Text Forecast

wraphaeljr
January 18, 2016

What It Does

The “Text Forecast” application takes a users input, and attempts to identify which word is likely to come next.

The main prediction is set apart
- Alternatives are listed below
Two metrics are provided to help indicate the strength of the prediction.
- The PropIndex is listed for the strongest prediction (max. score is a 91)
- The LocalScore is provided for every possibility (max. score is 100)

How the App Works

The use of this application is fairly straightforward:

The user types in a phrase and hits the “Predict” button.
- When the page is first loaded, the application tries predicting the first word, which is unoriginally the word “the”. I considered removing this feature, but it made me chuckle and I realized that technically that's a great prediction for the first word of a sentence.
- The user can increase the adjusting the maximum number of hits displayed. By default, it's set to ten predictions.
The alogrithm that's used (more on that in the next slide) is pretty simple, so the results are returned almost instantly.

The Prediction Algorithm

It was difficult to find a satisfying algorithm for this task. After many many hours, and many mistakes, I managed to extract unigrams, bigrams, trigrams, quadgrams, and quintgrams from blogs, twitter, and the news. I lopped off the final word of my terms and applied a Markov/“memoryless” assumption that the most critical information was contained in the last few words.

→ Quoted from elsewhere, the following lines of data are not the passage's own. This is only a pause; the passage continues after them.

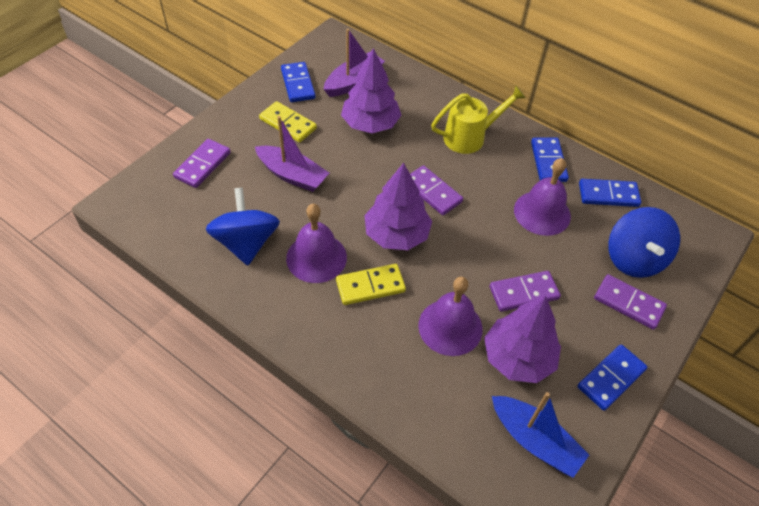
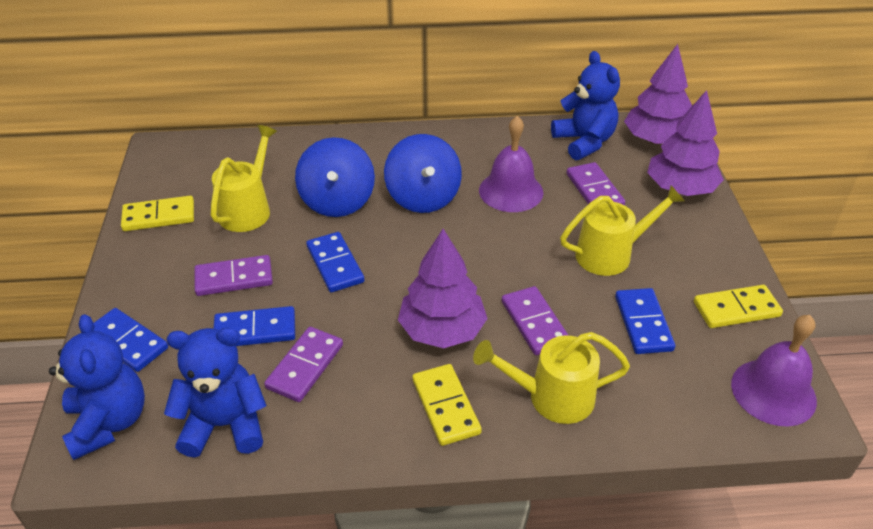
blue boat: 1 -> 0
blue teddy bear: 0 -> 3
purple bell: 3 -> 2
purple boat: 2 -> 0
yellow domino: 2 -> 3
yellow watering can: 1 -> 3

The algorithm basically cleans the text input, subsets it, and then uses multi-level if-else structures to search through different tables for the most popular matches. The tables each have different restrictions & variables to try to hone in on the best matches, but some bad ones still get through.

clean2(clean1(input)) %>% if_elif() %>% subf2() %>% if_elif2() %>% sub_filt() %>% ... #etc

Further Development

The general principles in the design of this application seem favorable to expansion. I feel like there are a lot of different directions a person could go in. I would be curious to see how the algorithm and the application could be expanded to be more accurate. As I mentioned before, I would love to see a more sophisticated model implemented. There are a lot of NLP utilities out there, and I think that with more experience, some really impressive results could be achieved.

I also think it would be cool to try to harness the behavior of the user to help weight the different predictions in the future.

Thank you for taking the time to check out the app !-D
Have a great day!